* **Dataset**
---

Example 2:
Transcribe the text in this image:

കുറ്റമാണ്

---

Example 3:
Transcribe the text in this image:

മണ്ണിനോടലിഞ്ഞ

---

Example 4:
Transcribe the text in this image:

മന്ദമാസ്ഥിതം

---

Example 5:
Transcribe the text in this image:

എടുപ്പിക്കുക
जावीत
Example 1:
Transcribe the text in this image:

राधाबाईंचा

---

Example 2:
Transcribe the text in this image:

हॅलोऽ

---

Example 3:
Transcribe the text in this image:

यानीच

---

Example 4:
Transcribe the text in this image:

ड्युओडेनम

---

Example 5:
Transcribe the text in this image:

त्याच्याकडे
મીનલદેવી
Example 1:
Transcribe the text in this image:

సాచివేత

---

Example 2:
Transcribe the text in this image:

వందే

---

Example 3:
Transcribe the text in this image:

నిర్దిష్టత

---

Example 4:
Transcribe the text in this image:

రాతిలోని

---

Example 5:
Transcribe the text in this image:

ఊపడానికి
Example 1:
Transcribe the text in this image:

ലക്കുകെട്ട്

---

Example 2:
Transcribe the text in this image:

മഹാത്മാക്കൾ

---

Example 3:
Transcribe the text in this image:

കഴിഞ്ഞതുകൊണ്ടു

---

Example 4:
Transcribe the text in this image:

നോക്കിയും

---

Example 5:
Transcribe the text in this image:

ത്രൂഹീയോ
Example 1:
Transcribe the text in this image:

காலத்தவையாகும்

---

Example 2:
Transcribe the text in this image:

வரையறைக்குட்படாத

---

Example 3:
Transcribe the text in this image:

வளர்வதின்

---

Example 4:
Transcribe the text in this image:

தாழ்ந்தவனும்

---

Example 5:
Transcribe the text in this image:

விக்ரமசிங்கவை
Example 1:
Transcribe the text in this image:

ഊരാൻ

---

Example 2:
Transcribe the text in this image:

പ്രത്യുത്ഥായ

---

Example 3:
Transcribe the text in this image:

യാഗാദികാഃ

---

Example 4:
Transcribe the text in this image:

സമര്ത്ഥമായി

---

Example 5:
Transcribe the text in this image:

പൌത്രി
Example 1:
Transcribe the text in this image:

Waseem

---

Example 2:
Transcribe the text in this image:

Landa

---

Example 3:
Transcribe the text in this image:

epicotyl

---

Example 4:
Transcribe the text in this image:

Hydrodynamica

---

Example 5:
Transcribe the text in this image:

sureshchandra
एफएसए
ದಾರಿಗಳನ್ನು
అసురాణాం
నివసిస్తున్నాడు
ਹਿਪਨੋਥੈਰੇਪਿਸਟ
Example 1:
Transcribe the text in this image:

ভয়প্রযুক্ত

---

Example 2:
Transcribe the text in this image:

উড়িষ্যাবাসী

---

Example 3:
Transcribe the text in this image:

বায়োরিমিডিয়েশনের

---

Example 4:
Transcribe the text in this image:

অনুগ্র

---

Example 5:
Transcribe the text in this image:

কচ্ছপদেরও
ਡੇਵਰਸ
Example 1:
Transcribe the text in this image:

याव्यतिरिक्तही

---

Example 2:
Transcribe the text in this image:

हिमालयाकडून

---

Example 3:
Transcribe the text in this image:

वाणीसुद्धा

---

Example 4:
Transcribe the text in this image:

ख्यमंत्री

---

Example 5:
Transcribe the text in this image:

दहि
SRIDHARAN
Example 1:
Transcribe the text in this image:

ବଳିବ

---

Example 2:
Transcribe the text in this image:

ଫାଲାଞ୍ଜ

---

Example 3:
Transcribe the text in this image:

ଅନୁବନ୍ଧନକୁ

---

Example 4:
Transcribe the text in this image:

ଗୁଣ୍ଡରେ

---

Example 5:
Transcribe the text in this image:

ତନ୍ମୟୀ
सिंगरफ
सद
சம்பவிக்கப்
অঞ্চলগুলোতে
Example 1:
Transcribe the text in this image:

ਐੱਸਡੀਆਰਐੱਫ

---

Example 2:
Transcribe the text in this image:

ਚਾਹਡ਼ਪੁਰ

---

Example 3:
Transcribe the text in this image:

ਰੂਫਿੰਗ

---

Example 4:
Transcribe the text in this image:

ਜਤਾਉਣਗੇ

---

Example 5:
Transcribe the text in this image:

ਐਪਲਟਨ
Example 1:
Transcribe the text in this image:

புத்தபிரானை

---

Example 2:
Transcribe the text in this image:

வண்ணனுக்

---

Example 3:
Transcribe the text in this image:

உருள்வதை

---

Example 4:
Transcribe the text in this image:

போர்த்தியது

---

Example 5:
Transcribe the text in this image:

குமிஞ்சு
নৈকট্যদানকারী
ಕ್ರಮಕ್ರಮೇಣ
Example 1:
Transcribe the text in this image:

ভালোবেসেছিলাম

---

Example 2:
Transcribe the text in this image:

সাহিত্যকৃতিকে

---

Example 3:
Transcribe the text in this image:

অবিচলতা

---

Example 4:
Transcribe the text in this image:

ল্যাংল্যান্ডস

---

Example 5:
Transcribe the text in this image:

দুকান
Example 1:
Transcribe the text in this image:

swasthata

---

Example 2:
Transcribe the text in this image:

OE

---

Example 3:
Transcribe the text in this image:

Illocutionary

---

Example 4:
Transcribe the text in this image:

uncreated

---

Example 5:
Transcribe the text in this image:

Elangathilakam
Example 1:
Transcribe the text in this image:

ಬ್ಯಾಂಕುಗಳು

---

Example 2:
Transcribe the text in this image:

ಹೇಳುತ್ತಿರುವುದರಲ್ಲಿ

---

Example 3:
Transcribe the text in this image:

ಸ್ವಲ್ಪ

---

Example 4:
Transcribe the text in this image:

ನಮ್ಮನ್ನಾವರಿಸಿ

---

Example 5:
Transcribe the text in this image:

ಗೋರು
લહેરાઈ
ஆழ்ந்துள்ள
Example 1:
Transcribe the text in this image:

* **Description of the task**
Rewrite every one of the entries above, replacing "Transcribe" with "Write out" wherever it occurs and leaving everything else unchanged.

* **Completed exercise**
---

Example 2:
Write out the text in this image:

കുറ്റമാണ്

---

Example 3:
Write out the text in this image:

മണ്ണിനോടലിഞ്ഞ

---

Example 4:
Write out the text in this image:

മന്ദമാസ്ഥിതം

---

Example 5:
Write out the text in this image:

എടുപ്പിക്കുക
जावीत
Example 1:
Write out the text in this image:

राधाबाईंचा

---

Example 2:
Write out the text in this image:

हॅलोऽ

---

Example 3:
Write out the text in this image:

यानीच

---

Example 4:
Write out the text in this image:

ड्युओडेनम

---

Example 5:
Write out the text in this image:

त्याच्याकडे
મીનલદેવી
Example 1:
Write out the text in this image:

సాచివేత

---

Example 2:
Write out the text in this image:

వందే

---

Example 3:
Write out the text in this image:

నిర్దిష్టత

---

Example 4:
Write out the text in this image:

రాతిలోని

---

Example 5:
Write out the text in this image:

ఊపడానికి
Example 1:
Write out the text in this image:

ലക്കുകെട്ട്

---

Example 2:
Write out the text in this image:

മഹാത്മാക്കൾ

---

Example 3:
Write out the text in this image:

കഴിഞ്ഞതുകൊണ്ടു

---

Example 4:
Write out the text in this image:

നോക്കിയും

---

Example 5:
Write out the text in this image:

ത്രൂഹീയോ
Example 1:
Write out the text in this image:

காலத்தவையாகும்

---

Example 2:
Write out the text in this image:

வரையறைக்குட்படாத

---

Example 3:
Write out the text in this image:

வளர்வதின்

---

Example 4:
Write out the text in this image:

தாழ்ந்தவனும்

---

Example 5:
Write out the text in this image:

விக்ரமசிங்கவை
Example 1:
Write out the text in this image:

ഊരാൻ

---

Example 2:
Write out the text in this image:

പ്രത്യുത്ഥായ

---

Example 3:
Write out the text in this image:

യാഗാദികാഃ

---

Example 4:
Write out the text in this image:

സമര്ത്ഥമായി

---

Example 5:
Write out the text in this image:

പൌത്രി
Example 1:
Write out the text in this image:

Waseem

---

Example 2:
Write out the text in this image:

Landa

---

Example 3:
Write out the text in this image:

epicotyl

---

Example 4:
Write out the text in this image:

Hydrodynamica

---

Example 5:
Write out the text in this image:

sureshchandra
एफएसए
ದಾರಿಗಳನ್ನು
అసురాణాం
నివసిస్తున్నాడు
ਹਿਪਨੋਥੈਰੇਪਿਸਟ
Example 1:
Write out the text in this image:

ভয়প্রযুক্ত

---

Example 2:
Write out the text in this image:

উড়িষ্যাবাসী

---

Example 3:
Write out the text in this image:

বায়োরিমিডিয়েশনের

---

Example 4:
Write out the text in this image:

অনুগ্র

---

Example 5:
Write out the text in this image:

কচ্ছপদেরও
ਡੇਵਰਸ
Example 1:
Write out the text in this image:

याव्यतिरिक्तही

---

Example 2:
Write out the text in this image:

हिमालयाकडून

---

Example 3:
Write out the text in this image:

वाणीसुद्धा

---

Example 4:
Write out the text in this image:

ख्यमंत्री

---

Example 5:
Write out the text in this image:

दहि
SRIDHARAN
Example 1:
Write out the text in this image:

ବଳିବ

---

Example 2:
Write out the text in this image:

ଫାଲାଞ୍ଜ

---

Example 3:
Write out the text in this image:

ଅନୁବନ୍ଧନକୁ

---

Example 4:
Write out the text in this image:

ଗୁଣ୍ଡରେ

---

Example 5:
Write out the text in this image:

ତନ୍ମୟୀ
सिंगरफ
सद
சம்பவிக்கப்
অঞ্চলগুলোতে
Example 1:
Write out the text in this image:

ਐੱਸਡੀਆਰਐੱਫ

---

Example 2:
Write out the text in this image:

ਚਾਹਡ਼ਪੁਰ

---

Example 3:
Write out the text in this image:

ਰੂਫਿੰਗ

---

Example 4:
Write out the text in this image:

ਜਤਾਉਣਗੇ

---

Example 5:
Write out the text in this image:

ਐਪਲਟਨ
Example 1:
Write out the text in this image:

புத்தபிரானை

---

Example 2:
Write out the text in this image:

வண்ணனுக்

---

Example 3:
Write out the text in this image:

உருள்வதை

---

Example 4:
Write out the text in this image:

போர்த்தியது

---

Example 5:
Write out the text in this image:

குமிஞ்சு
নৈকট্যদানকারী
ಕ್ರಮಕ್ರಮೇಣ
Example 1:
Write out the text in this image:

ভালোবেসেছিলাম

---

Example 2:
Write out the text in this image:

সাহিত্যকৃতিকে

---

Example 3:
Write out the text in this image:

অবিচলতা

---

Example 4:
Write out the text in this image:

ল্যাংল্যান্ডস

---

Example 5:
Write out the text in this image:

দুকান
Example 1:
Write out the text in this image:

swasthata

---

Example 2:
Write out the text in this image:

OE

---

Example 3:
Write out the text in this image:

Illocutionary

---

Example 4:
Write out the text in this image:

uncreated

---

Example 5:
Write out the text in this image:

Elangathilakam
Example 1:
Write out the text in this image:

ಬ್ಯಾಂಕುಗಳು

---

Example 2:
Write out the text in this image:

ಹೇಳುತ್ತಿರುವುದರಲ್ಲಿ

---

Example 3:
Write out the text in this image:

ಸ್ವಲ್ಪ

---

Example 4:
Write out the text in this image:

ನಮ್ಮನ್ನಾವರಿಸಿ

---

Example 5:
Write out the text in this image:

ಗೋರು
લહેરાઈ
ஆழ்ந்துள்ள
Example 1:
Write out the text in this image:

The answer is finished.